Australian advisers routinely ignore Asian markets when constructing portfolios for clients and remain resistant to change despite the growth potential.

Jonathan Wu, an associate director and head of distribution and operations at Premium China Funds Management, puts this down to a combination of inertia and ignorance.

“The Western world is still coming to grips with the ongoing crises which continue to hamper growth and most importantly confidence,” he told Professional Planner Online.

“As I talk to advisers right around the country, they seem to be moving back into their shell, not knowing what to do, if anything at all.

“One peer in the funds-management industry shared an analogy with me stating that advisers in general, since the GFC, have failed to provide advice to their clients. I tend to agree with him, and why is that?

“The simple fact of the matter is that clients have been so fearful of the next market crash that when they see their financial advisers for a review, they say that they are so scared, so ‘please put me in cash’, and to that the adviser responds ‘OK’.
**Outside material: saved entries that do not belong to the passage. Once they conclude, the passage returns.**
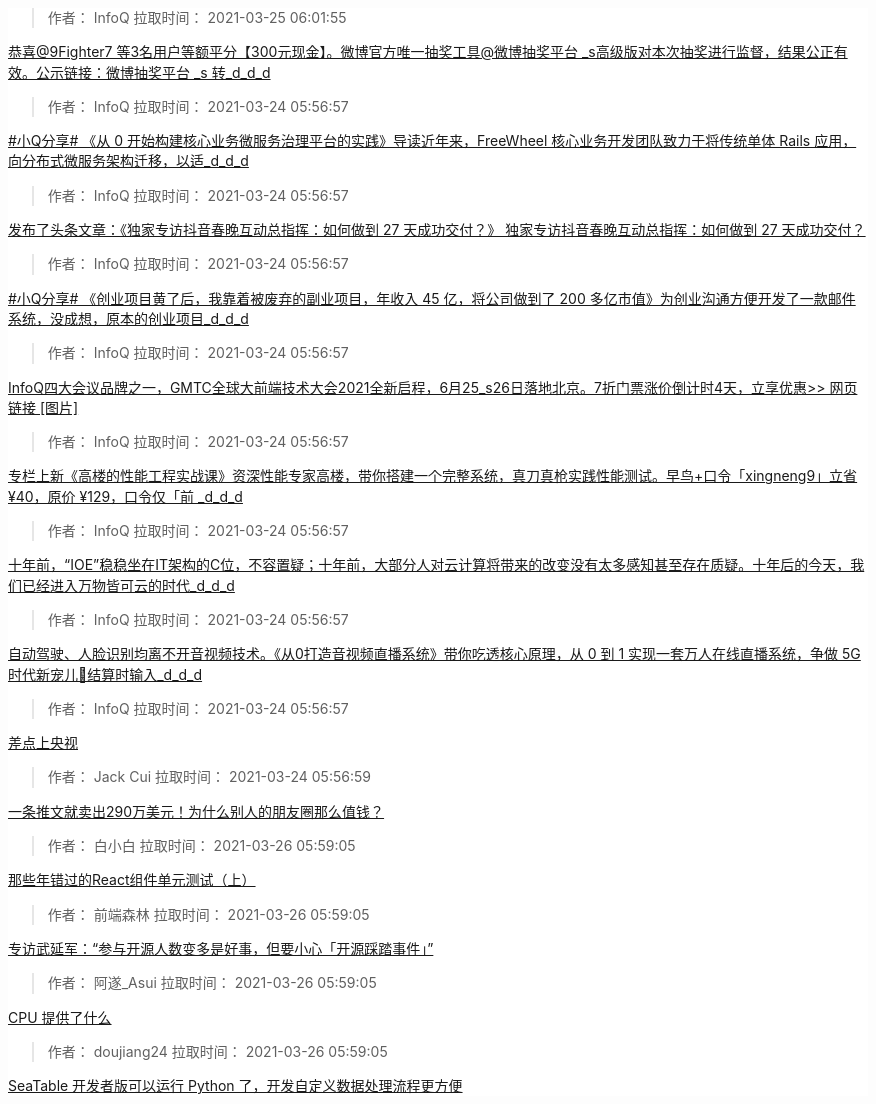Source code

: > 作者： InfoQ  拉取时间： 2021-03-25 06:01:55

 [恭喜@9Fighter7 等3名用户等额平分【300元现金】。微博官方唯一抽奖工具@微博抽奖平台 _s高级版对本次抽奖进行监督，结果公正有效。公示链接：微博抽奖平台 _s 转_d_d_d](https://weibo.com/1746173800/K7zUU6C8m)

> 作者： InfoQ  拉取时间： 2021-03-24 05:56:57

 [#小Q分享# 《从 0 开始构建核心业务微服务治理平台的实践》导读近年来，FreeWheel 核心业务开发团队致力于将传统单体 Rails 应用，向分布式微服务架构迁移，以适_d_d_d](https://weibo.com/1746173800/K7z5hi8tW)

> 作者： InfoQ  拉取时间： 2021-03-24 05:56:57

 [发布了头条文章：《独家专访抖音春晚互动总指挥：如何做到 27 天成功交付？》  独家专访抖音春晚互动总指挥：如何做到 27 天成功交付？](https://weibo.com/1746173800/K7yH7cOTL)

> 作者： InfoQ  拉取时间： 2021-03-24 05:56:57

 [#小Q分享# 《创业项目黄了后，我靠着被废弃的副业项目，年收入 45 亿，将公司做到了 200 多亿市值》为创业沟通方便开发了一款邮件系统，没成想，原本的创业项目_d_d_d](https://weibo.com/1746173800/K7xvS197O)

> 作者： InfoQ  拉取时间： 2021-03-24 05:56:57

 [InfoQ四大会议品牌之一，GMTC全球大前端技术大会2021全新启程，6月25_s26日落地北京。7折门票涨价倒计时4天，立享优惠>> 网页链接 [图片]](https://weibo.com/1746173800/K7xi5cSLN)

> 作者： InfoQ  拉取时间： 2021-03-24 05:56:57

 [专栏上新《高楼的性能工程实战课》资深性能专家高楼，带你搭建一个完整系统，真刀真枪实践性能测试。早鸟+口令「xingneng9」立省 ¥40，原价 ¥129，口令仅「前 _d_d_d](https://weibo.com/1746173800/K7x7vw2R7)

> 作者： InfoQ  拉取时间： 2021-03-24 05:56:57

 [十年前，“IOE”稳稳坐在IT架构的C位，不容置疑；十年前，大部分人对云计算将带来的改变没有太多感知甚至存在质疑。十年后的今天，我们已经进入万物皆可云的时代_d_d_d](https://weibo.com/1746173800/K7wJa9MPm)

> 作者： InfoQ  拉取时间： 2021-03-24 05:56:57

 [自动驾驶、人脸识别均离不开音视频技术。《从0打造音视频直播系统》带你吃透核心原理，从 0 到 1 实现一套万人在线直播系统，争做 5G 时代新宠儿🔮结算时输入_d_d_d](https://weibo.com/1746173800/K7uX9zDD2)

> 作者： InfoQ  拉取时间： 2021-03-24 05:56:57

 [差点上央视](https://cuijiahua.com/blog/2021/03/life-78.html)

> 作者： Jack Cui  拉取时间： 2021-03-24 05:56:59

 [一条推文就卖出290万美元！为什么别人的朋友圈那么值钱？](https://segmentfault.com/a/1190000039709446)

> 作者： 白小白  拉取时间： 2021-03-26 05:59:05

 [那些年错过的React组件单元测试（上）](https://segmentfault.com/a/1190000039710016)

> 作者： 前端森林  拉取时间： 2021-03-26 05:59:05

 [专访武延军：“参与开源人数变多是好事，但要小心「开源踩踏事件」”](https://segmentfault.com/a/1190000039711332)

> 作者： 阿遂_Asui  拉取时间： 2021-03-26 05:59:05

 [CPU 提供了什么](https://segmentfault.com/a/1190000039680708)

> 作者： doujiang24  拉取时间： 2021-03-26 05:59:05

 [SeaTable 开发者版可以运行 Python 了，开发自定义数据处理流程更方便](https://segmentfault.com/a/1190000039692901)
“My colleagues and I fail to see the advice being given here. Are advisers – of which I am one also – just too scared to make a decision?

“And furthermore, does that lead into the lack of desire to learn about anything new and be ignorant about opportunities that have been born of a crisis such as one we are living through now?

“Will cash really provide a long-term net return that requires a financial planner?”

Wu says his efforts to educate advisers and the public since 2004 has encountered “continuous and consistent resistance to changing the way portfolios are built”.

“What is there not to like about Asia? We don’t believe ignorance is a reason to not consider the region. There are some simple analogies that advisers should start with when looking at the region,” he says.

David Urquhart, a portfolio manager on the Fidelity Asia Fund, recently concluded on this website that: “Even after the rise during the first quarter, it is still a very enticing time to be buying Asian equities. Attractive investment opportunities continue to be available in countries as diverse as Korea, Thailand and China.”

Wu adds that Asia, excluding Japan, has growth rates that are higher on trend than any other region.

“As we have always communicated to the public, we don’t believe that in the short term GDP growth will correlate to share market returns because a developing economy is very complex and will go through cycles, but in the long term, we believe it will pay off,” he argues.

“Also, when we look at company leverage, which was the catalyst for the 2007/08 GFC kicking off, Asia has significantly less debt compared to their earnings base, especially against their peers in the US corporate market.”

Of particular irritation to Wu is what he calls the corporate government ghost – the issue, as he describes it, of advisers and researchers using the perception of second-rate corporate governance as an excuse not to allocate to Asia in any meaningful way.

“Year on year, Asia’s corporate governance improves and, as well as this, the management of funds in Asia needs to be active, and some managers have proven themselves as successful, and this will only improve moving into the future,” he says.

“Advisers need to truly wake up and up-skill themselves in Asia, both from a cultural perspective as well as an investment one.

“From equities, property to fixed interest, they need to understand the investment opportunities that are there for the long-term future.”

2 comments on “Aussie advisers still ignorant of Asia”
    Ian McKenzie

    With many Australians and their advisers investing into Aussie Equities, the clients are in fact exposing themselves to Asia to some degree through those companies that have Asian exposure, even if its not through managed investments. Additionally, I think its fair to say some Australians and still not comfortable with Asian investments, due to some of the facts stated in the article. Many years ago we promoted “Buy Australain” campaigns and I feel that campaigns like this have instilled an inherited trait in our Aussie culture. You cannot blame advisers solely.The client must also be comfortable where their money is being invested.

    I am an adviser and have been an investor in Asia and in such funds as Jonathan Wu’s, Premium China Funds Management. Maybe its the volatility of the returns of such funds, see below. If you think about a clients entry date, their return may be a lot worse than shown.
    Annual return since launch 1
    2005 (Since inception) +7.0%
    2006 +48.0%
    2007 +36.1%
    2008 -35.0%
    2009 +53.8%
    2010 +2.3%
    2011 -21.2%
    2012 (Year-to-date) +8.9%

    Secondly, while Asia is a growth region and many companies are doing well and worth investing in, their stock price is still affected by global economic conditions and as such being the region it is those stock prices suffer and are volatile.

    A more smoother return may bring some level of comfort.